In Lean Six Sigma, a control chart can display two types of variation, specific cause variation (points outside of the limits or a nonrandom pattern) and common cause variation.

When the control charts for a process measure show a random pattern or variation, it is considered a common cause variation. All points within the control limits are included. A process measure is considered to be stable or statistically controlled if it shows common cause variation on a control chart.

If you want to reduce variation due to common causes, fundamental changes must be made to critical components of your process, such as machine, material, people, environment, measurement, and personnel.

Three benefits of common cause variation in Lean Six Sigma

If the process is under statistical control

1. In the short-term, the process outcome is predictable

This is a great benefit! You can predict the outcome of a process if it is predictable.

2. Process capability can be evaluated

Process capability Compares common cause variations from your process measure with the specifications and target of the customer or engineer for that measure.

If the process is stable and the common cause variation falls within the limits of the specification, the process is capable.

3. The process can be improved

Stability is the prerequisite for a competent process. You can reduce the variation of a process measurement by fundamentally changing its process components once it is stable. We conducted an experiment to show that certain machine settings can reduce process measure it.

What is the significance of common cause variation?
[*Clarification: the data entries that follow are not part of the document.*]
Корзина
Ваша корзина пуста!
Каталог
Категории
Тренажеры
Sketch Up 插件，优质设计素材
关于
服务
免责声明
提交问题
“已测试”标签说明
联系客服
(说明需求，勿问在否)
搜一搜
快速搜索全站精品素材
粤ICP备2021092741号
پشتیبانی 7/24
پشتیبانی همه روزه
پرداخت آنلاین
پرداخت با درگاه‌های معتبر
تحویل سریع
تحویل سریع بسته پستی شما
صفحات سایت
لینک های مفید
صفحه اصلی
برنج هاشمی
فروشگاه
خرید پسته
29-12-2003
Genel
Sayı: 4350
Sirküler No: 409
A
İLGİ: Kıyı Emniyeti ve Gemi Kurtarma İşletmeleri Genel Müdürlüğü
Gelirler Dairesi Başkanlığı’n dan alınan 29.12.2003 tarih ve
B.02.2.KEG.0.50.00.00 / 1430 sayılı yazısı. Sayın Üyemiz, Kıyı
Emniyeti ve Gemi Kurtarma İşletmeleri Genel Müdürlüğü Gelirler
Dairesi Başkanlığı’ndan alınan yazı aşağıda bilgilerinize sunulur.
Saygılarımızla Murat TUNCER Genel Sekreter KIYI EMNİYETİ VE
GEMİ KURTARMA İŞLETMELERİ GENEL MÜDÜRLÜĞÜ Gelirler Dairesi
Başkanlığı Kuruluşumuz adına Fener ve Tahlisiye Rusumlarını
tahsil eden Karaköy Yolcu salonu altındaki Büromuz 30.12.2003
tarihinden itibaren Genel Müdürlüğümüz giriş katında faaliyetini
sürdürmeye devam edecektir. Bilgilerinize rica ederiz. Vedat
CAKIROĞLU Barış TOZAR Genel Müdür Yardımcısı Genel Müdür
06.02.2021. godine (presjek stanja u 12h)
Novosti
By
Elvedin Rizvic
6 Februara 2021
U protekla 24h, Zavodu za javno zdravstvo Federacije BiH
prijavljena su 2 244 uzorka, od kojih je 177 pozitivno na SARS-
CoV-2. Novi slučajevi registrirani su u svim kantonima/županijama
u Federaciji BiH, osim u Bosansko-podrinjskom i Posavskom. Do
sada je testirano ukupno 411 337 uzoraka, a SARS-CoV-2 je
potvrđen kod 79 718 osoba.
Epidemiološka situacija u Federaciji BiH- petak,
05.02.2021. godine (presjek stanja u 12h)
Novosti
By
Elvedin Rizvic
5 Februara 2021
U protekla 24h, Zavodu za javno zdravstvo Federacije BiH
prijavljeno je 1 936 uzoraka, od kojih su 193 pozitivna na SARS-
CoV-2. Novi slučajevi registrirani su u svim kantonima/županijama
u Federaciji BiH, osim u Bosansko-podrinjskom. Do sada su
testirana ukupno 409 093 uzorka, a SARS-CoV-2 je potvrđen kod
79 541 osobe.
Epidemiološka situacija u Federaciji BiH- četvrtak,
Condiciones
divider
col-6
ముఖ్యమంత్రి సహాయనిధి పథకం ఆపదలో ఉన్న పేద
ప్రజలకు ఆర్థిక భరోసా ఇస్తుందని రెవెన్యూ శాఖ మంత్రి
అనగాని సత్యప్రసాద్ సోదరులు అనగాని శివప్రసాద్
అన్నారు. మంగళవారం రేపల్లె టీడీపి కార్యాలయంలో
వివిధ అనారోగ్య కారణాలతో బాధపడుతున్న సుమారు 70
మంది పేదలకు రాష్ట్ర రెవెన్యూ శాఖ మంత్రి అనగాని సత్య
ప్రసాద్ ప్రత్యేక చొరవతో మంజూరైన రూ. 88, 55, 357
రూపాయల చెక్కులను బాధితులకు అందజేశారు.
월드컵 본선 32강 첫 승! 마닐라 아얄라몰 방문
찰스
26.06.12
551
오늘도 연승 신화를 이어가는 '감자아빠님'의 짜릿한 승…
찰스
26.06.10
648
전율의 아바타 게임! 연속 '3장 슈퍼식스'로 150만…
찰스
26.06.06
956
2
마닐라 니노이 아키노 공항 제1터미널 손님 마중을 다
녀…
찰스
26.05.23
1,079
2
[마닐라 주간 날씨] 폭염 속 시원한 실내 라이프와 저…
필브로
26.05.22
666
Tampering is when you treat variation from common causes like it’s from a particular cause. Tampering is not a good idea. It is a waste of time and resources that will increase the variability in the process.

Common cause variation is when the process measurement moves beyond the calculated control limits. To reduce this variation, you will need to make fundamental changes to the process components.

Consider, for example, a stable control chart that shows the number of scratches on a casing. It has a maximum limit of 6 scratches, and a minimum of zero scratches. Over three samples, the average scratch rate was between 3 and 2 to 5.

If you asked your workers “What happened?” when their error rate rose to 5 they would likely reply “nothing new!” because they are tampering. An error rate of 5 is normal as it is within control limits.

Instead, improve the polishing process to make it more efficient. This will reduce variation and eliminate waste from tampering.

Three best practices for common cause variation

It’s a process that’s under statistical control or stable. Common cause variation is used to:

1. Calculate the expected range of values from your process measurement

A control chart of yield, for example, is operating at an average yield of 90% and has a 92% upper limit and an 88% lower limit.

2. If the process requirements are not being met, make fundamental changes to key process components.

Our manager wanted to get a higher yield from her process so she established a more rigorous mechanical maintenance schedule in order to make sure that the machines are operating as they should.

3. Continue plotting the control chart following the change

Our control chart showed that our manager made a change. It showed a shift in the yield (our yield increased to 95%) and/or a decrease in variation (our yield variation remained at +/- 2%) after the change.